Instructions to follow
Give back the records that follow exactly, images excluded.

Exercise data
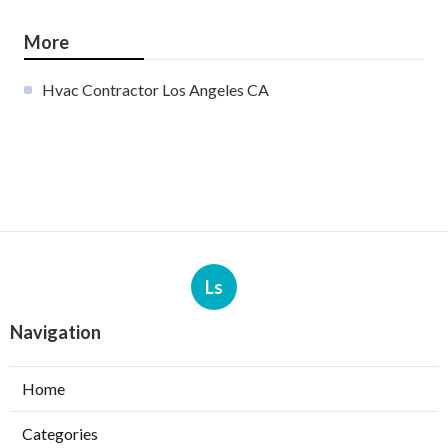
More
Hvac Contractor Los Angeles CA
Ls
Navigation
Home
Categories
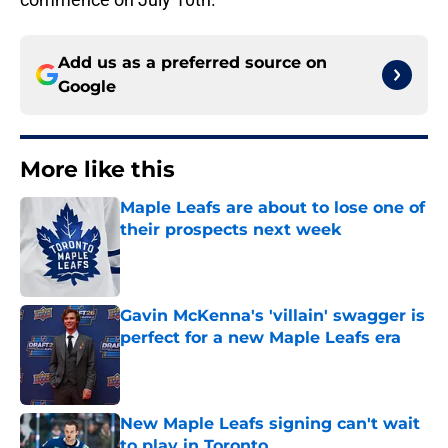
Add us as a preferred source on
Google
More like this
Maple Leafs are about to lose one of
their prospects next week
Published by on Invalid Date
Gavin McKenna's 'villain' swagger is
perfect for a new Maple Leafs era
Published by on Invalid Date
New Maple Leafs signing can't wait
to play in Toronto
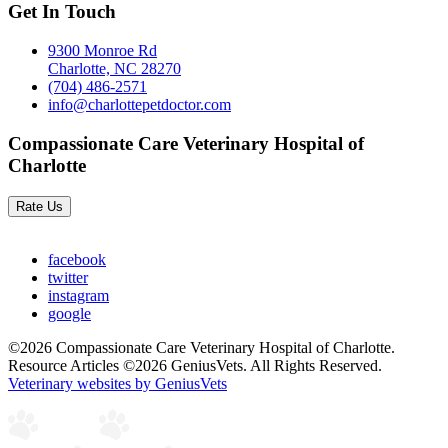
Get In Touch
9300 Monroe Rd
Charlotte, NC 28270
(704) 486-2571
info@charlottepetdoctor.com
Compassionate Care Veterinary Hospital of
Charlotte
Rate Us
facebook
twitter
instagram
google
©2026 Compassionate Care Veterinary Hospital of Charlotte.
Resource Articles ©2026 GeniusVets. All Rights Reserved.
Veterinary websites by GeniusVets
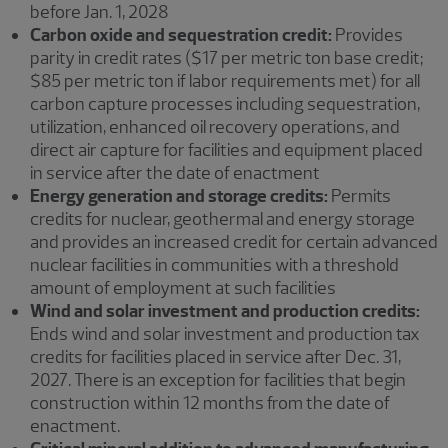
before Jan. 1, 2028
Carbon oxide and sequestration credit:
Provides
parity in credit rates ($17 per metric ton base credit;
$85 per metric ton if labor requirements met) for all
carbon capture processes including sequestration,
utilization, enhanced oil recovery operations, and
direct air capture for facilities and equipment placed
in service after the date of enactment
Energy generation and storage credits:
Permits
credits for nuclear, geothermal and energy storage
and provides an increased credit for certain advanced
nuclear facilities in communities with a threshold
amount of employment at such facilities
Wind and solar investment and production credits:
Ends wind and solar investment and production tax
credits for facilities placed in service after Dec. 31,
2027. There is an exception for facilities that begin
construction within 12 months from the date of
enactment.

Task answer
More
Hvac Contractor Los Angeles CA
Ls
Navigation
Home
Categories
Add us as a preferred source on
Google
More like this
Maple Leafs are about to lose one of
their prospects next week
Published by on Invalid Date
Gavin McKenna's 'villain' swagger is
perfect for a new Maple Leafs era
Published by on Invalid Date
New Maple Leafs signing can't wait
to play in Toronto
Get In Touch
9300 Monroe Rd
Charlotte, NC 28270
(704) 486-2571
info@charlottepetdoctor.com
Compassionate Care Veterinary Hospital of
Charlotte
Rate Us
facebook
twitter
instagram
google
©2026 Compassionate Care Veterinary Hospital of Charlotte.
Resource Articles ©2026 GeniusVets. All Rights Reserved.
Veterinary websites by GeniusVets
before Jan. 1, 2028
Carbon oxide and sequestration credit:
Provides
parity in credit rates ($17 per metric ton base credit;
$85 per metric ton if labor requirements met) for all
carbon capture processes including sequestration,
utilization, enhanced oil recovery operations, and
direct air capture for facilities and equipment placed
in service after the date of enactment
Energy generation and storage credits:
Permits
credits for nuclear, geothermal and energy storage
and provides an increased credit for certain advanced
nuclear facilities in communities with a threshold
amount of employment at such facilities
Wind and solar investment and production credits:
Ends wind and solar investment and production tax
credits for facilities placed in service after Dec. 31,
2027. There is an exception for facilities that begin
construction within 12 months from the date of
enactment.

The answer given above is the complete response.